=== Try it ===
Copy the records out again in full, keeping them identical.

=== Input for this task ===
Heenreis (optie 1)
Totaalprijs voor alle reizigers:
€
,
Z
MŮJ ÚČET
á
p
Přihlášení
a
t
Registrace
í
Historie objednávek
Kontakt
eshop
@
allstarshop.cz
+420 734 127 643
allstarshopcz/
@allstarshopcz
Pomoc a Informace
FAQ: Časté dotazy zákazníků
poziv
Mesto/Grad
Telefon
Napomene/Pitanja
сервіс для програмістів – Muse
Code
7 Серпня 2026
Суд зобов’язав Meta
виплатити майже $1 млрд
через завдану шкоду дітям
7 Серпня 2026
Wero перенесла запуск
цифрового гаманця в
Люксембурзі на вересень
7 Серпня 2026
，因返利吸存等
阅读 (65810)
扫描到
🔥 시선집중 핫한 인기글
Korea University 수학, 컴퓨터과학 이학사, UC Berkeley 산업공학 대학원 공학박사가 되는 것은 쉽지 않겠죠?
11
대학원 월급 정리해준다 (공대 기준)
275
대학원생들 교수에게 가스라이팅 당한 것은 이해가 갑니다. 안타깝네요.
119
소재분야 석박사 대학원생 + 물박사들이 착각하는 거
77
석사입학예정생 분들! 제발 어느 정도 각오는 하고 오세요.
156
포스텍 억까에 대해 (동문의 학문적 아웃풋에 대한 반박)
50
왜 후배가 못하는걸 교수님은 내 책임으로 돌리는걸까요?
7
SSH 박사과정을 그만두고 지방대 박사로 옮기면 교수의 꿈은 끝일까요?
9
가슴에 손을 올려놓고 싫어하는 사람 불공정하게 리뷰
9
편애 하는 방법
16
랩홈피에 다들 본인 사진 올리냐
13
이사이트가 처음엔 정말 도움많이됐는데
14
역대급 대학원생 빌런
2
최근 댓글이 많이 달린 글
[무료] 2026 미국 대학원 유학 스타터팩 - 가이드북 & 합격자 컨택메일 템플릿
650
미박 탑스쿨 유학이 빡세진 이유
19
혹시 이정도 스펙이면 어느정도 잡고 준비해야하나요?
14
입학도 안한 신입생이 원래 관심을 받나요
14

=== Solution to the problem ===
Heenreis (optie 1)
Totaalprijs voor alle reizigers:
€
,
Z
MŮJ ÚČET
á
p
Přihlášení
a
t
Registrace
í
Historie objednávek
Kontakt
eshop
@
allstarshop.cz
+420 734 127 643
allstarshopcz/
@allstarshopcz
Pomoc a Informace
FAQ: Časté dotazy zákazníků
poziv
Mesto/Grad
Telefon
Napomene/Pitanja
сервіс для програмістів – Muse
Code
7 Серпня 2026
Суд зобов’язав Meta
виплатити майже $1 млрд
через завдану шкоду дітям
7 Серпня 2026
Wero перенесла запуск
цифрового гаманця в
Люксембурзі на вересень
7 Серпня 2026
，因返利吸存等
阅读 (65810)
扫描到
🔥 시선집중 핫한 인기글
Korea University 수학, 컴퓨터과학 이학사, UC Berkeley 산업공학 대학원 공학박사가 되는 것은 쉽지 않겠죠?
11
대학원 월급 정리해준다 (공대 기준)
275
대학원생들 교수에게 가스라이팅 당한 것은 이해가 갑니다. 안타깝네요.
119
소재분야 석박사 대학원생 + 물박사들이 착각하는 거
77
석사입학예정생 분들! 제발 어느 정도 각오는 하고 오세요.
156
포스텍 억까에 대해 (동문의 학문적 아웃풋에 대한 반박)
50
왜 후배가 못하는걸 교수님은 내 책임으로 돌리는걸까요?
7
SSH 박사과정을 그만두고 지방대 박사로 옮기면 교수의 꿈은 끝일까요?
9
가슴에 손을 올려놓고 싫어하는 사람 불공정하게 리뷰
9
편애 하는 방법
16
랩홈피에 다들 본인 사진 올리냐
13
이사이트가 처음엔 정말 도움많이됐는데
14
역대급 대학원생 빌런
2
최근 댓글이 많이 달린 글
[무료] 2026 미국 대학원 유학 스타터팩 - 가이드북 & 합격자 컨택메일 템플릿
650
미박 탑스쿨 유학이 빡세진 이유
19
혹시 이정도 스펙이면 어느정도 잡고 준비해야하나요?
14
입학도 안한 신입생이 원래 관심을 받나요
14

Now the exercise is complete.